## TASK DETAILS
Nothing but the pictures should be dropped; repeat the rest of the data below exactly.

== Segment start ==

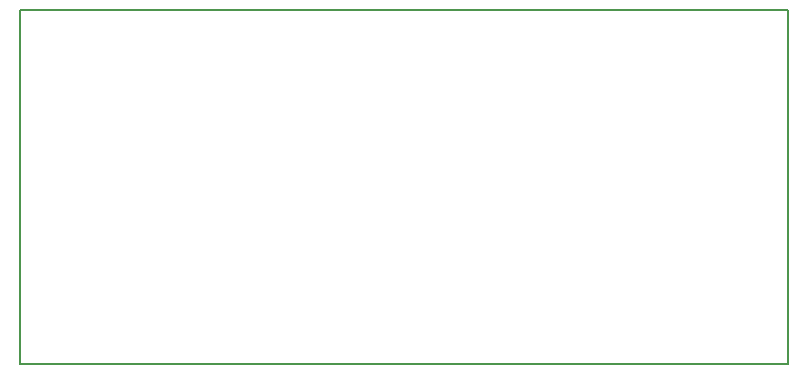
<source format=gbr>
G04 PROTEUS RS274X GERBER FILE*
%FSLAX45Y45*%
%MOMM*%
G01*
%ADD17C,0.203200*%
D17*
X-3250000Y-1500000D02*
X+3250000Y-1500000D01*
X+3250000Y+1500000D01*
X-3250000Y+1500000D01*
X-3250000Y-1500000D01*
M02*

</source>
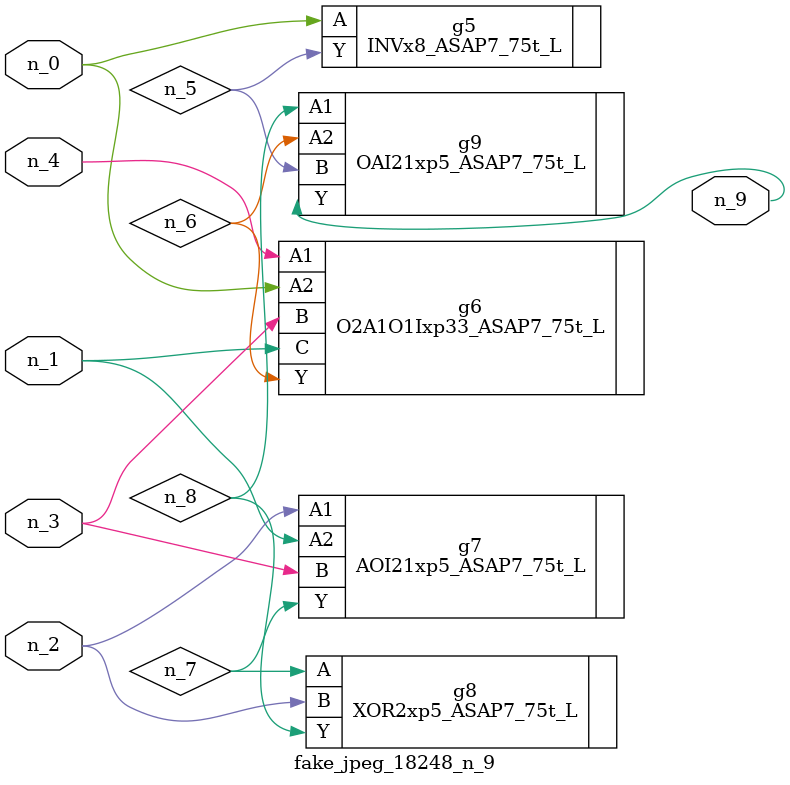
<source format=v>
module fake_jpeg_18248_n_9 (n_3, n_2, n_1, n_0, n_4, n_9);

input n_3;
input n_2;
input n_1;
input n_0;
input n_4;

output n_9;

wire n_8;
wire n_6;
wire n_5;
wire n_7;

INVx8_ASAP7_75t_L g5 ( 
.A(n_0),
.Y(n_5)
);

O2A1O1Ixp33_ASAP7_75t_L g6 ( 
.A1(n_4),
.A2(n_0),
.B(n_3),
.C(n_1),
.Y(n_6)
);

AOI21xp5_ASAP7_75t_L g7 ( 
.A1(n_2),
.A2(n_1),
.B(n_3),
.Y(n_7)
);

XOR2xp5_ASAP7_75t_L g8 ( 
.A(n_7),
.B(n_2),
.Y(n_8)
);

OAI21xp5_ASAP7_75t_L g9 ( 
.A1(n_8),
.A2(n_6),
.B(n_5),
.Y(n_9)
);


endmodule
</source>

== Segment end ==

## RESULT FOR THIS TASK
<source format=gbr>
G04 PROTEUS RS274X GERBER FILE*
%FSLAX45Y45*%
%MOMM*%
G01*
%ADD17C,0.203200*%
D17*
X-3250000Y-1500000D02*
X+3250000Y-1500000D01*
X+3250000Y+1500000D01*
X-3250000Y+1500000D01*
X-3250000Y-1500000D01*
M02*

</source>
<source format=v>
module fake_jpeg_18248_n_9 (n_3, n_2, n_1, n_0, n_4, n_9);

input n_3;
input n_2;
input n_1;
input n_0;
input n_4;

output n_9;

wire n_8;
wire n_6;
wire n_5;
wire n_7;

INVx8_ASAP7_75t_L g5 ( 
.A(n_0),
.Y(n_5)
);

O2A1O1Ixp33_ASAP7_75t_L g6 ( 
.A1(n_4),
.A2(n_0),
.B(n_3),
.C(n_1),
.Y(n_6)
);

AOI21xp5_ASAP7_75t_L g7 ( 
.A1(n_2),
.A2(n_1),
.B(n_3),
.Y(n_7)
);

XOR2xp5_ASAP7_75t_L g8 ( 
.A(n_7),
.B(n_2),
.Y(n_8)
);

OAI21xp5_ASAP7_75t_L g9 ( 
.A1(n_8),
.A2(n_6),
.B(n_5),
.Y(n_9)
);


endmodule
</source>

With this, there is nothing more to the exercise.